» Requirements: Copy the entries verbatim from the line with "scientific name: Mischocyttarus mexicanus" to the line with "genus: Pinus", including both of those lines.

## Start Extracted entries

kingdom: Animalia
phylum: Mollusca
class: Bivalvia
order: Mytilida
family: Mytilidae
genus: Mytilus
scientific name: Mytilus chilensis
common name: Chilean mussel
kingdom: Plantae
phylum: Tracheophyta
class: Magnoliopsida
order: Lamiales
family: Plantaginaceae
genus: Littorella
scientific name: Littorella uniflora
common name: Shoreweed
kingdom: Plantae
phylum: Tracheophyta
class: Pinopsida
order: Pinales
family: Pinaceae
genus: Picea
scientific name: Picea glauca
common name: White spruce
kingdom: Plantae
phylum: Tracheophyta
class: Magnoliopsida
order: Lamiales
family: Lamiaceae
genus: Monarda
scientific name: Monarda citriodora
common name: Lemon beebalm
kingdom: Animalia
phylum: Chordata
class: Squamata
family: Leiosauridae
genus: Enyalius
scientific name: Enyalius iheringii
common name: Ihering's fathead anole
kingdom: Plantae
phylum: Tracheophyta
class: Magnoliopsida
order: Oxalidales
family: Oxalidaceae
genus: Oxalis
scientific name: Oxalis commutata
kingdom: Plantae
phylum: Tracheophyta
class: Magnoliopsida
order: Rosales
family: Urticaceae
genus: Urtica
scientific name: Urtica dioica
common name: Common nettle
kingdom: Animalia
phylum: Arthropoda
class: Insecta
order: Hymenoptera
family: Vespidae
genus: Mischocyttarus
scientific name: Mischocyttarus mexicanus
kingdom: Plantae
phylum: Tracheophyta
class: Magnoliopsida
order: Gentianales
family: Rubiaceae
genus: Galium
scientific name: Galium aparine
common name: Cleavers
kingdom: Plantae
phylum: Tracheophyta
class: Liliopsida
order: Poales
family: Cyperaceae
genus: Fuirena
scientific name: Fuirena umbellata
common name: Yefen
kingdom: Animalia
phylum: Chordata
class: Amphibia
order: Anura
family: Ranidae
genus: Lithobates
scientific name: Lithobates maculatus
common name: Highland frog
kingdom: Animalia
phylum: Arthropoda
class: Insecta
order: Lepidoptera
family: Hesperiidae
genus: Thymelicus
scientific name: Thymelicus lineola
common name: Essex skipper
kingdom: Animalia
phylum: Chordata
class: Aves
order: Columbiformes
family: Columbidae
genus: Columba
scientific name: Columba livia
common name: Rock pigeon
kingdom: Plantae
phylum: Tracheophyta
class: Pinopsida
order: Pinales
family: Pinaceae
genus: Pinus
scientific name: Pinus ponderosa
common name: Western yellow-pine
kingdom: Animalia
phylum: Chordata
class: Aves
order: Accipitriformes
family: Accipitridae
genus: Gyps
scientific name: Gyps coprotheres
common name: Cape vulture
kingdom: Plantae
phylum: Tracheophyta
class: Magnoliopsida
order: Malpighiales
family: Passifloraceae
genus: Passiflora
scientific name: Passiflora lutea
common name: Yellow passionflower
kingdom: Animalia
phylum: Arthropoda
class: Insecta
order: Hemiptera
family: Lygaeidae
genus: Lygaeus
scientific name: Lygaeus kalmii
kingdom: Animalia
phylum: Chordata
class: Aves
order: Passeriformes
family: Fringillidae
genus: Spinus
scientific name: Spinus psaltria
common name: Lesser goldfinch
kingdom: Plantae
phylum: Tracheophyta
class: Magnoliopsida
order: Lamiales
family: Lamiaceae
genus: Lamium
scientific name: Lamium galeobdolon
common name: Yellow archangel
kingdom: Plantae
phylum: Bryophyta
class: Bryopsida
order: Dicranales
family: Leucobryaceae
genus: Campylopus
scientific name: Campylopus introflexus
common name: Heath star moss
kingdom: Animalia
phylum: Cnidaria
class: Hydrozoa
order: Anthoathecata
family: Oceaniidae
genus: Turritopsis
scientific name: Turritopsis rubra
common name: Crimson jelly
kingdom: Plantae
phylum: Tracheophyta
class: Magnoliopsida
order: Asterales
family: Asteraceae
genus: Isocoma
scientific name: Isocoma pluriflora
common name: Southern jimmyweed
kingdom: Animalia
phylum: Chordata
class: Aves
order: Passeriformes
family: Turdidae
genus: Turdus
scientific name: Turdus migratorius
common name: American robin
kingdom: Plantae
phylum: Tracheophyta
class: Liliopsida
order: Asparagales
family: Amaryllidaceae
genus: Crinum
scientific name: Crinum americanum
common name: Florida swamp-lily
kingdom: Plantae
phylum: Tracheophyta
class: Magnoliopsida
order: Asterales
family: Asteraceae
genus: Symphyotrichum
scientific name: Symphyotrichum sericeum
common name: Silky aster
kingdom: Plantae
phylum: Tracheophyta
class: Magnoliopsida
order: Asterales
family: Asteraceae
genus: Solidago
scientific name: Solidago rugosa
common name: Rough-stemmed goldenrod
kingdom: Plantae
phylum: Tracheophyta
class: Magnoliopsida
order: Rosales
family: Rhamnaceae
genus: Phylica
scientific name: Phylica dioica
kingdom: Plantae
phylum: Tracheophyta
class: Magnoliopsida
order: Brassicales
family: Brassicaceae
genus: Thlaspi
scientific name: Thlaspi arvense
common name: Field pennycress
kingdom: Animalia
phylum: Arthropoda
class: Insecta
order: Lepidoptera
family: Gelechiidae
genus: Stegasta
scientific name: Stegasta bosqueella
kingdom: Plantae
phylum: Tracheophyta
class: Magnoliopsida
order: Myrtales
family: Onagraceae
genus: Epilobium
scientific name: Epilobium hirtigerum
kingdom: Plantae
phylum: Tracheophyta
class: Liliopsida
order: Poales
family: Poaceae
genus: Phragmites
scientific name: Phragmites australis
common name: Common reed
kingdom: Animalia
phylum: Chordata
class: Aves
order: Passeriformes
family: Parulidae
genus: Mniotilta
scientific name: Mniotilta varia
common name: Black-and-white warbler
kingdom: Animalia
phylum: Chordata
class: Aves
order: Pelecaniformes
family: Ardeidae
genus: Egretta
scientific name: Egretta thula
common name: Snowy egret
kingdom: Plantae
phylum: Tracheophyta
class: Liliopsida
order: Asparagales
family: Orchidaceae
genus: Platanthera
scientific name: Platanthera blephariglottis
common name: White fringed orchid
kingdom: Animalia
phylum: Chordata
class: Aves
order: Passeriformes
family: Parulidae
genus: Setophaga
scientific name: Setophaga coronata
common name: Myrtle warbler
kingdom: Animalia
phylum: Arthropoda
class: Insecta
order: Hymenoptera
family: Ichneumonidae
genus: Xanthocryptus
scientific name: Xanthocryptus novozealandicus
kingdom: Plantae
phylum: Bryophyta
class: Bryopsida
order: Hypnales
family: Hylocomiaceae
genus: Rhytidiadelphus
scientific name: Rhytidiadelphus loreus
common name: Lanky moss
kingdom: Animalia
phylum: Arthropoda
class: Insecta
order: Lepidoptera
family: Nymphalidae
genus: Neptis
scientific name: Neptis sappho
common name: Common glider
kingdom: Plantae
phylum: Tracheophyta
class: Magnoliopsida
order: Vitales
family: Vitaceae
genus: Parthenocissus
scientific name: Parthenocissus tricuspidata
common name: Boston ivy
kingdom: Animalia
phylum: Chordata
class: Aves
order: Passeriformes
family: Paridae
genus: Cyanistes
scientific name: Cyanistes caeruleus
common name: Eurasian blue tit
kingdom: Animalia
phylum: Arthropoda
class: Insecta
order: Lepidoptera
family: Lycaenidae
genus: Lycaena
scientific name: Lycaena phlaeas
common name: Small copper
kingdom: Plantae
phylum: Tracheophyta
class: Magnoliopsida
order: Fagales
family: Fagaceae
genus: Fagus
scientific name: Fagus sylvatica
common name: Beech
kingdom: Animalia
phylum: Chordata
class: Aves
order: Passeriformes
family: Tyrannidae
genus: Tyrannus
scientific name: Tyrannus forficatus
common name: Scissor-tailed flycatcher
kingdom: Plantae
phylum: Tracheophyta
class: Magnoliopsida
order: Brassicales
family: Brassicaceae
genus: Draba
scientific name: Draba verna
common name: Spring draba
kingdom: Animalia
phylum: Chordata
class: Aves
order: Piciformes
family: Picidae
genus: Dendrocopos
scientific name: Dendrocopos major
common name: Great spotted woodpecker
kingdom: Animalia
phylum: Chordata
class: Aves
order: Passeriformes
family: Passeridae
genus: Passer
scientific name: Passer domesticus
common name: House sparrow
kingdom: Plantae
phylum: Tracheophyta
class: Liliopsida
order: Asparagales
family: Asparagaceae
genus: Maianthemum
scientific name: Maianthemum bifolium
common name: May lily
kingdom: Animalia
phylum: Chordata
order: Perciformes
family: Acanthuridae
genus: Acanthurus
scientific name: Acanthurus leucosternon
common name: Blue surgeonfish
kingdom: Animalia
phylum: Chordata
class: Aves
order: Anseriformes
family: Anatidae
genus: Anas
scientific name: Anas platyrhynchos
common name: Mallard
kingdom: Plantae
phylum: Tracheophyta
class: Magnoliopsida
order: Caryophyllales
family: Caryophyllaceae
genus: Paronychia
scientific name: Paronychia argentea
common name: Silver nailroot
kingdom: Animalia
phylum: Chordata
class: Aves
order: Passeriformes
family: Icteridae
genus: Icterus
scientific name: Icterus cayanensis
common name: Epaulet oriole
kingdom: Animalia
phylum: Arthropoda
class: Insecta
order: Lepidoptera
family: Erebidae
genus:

## End Extracted entries

» Right answer:
scientific name: Mischocyttarus mexicanus
kingdom: Plantae
phylum: Tracheophyta
class: Magnoliopsida
order: Gentianales
family: Rubiaceae
genus: Galium
scientific name: Galium aparine
common name: Cleavers
kingdom: Plantae
phylum: Tracheophyta
class: Liliopsida
order: Poales
family: Cyperaceae
genus: Fuirena
scientific name: Fuirena umbellata
common name: Yefen
kingdom: Animalia
phylum: Chordata
class: Amphibia
order: Anura
family: Ranidae
genus: Lithobates
scientific name: Lithobates maculatus
common name: Highland frog
kingdom: Animalia
phylum: Arthropoda
class: Insecta
order: Lepidoptera
family: Hesperiidae
genus: Thymelicus
scientific name: Thymelicus lineola
common name: Essex skipper
kingdom: Animalia
phylum: Chordata
class: Aves
order: Columbiformes
family: Columbidae
genus: Columba
scientific name: Columba livia
common name: Rock pigeon
kingdom: Plantae
phylum: Tracheophyta
class: Pinopsida
order: Pinales
family: Pinaceae
genus: Pinus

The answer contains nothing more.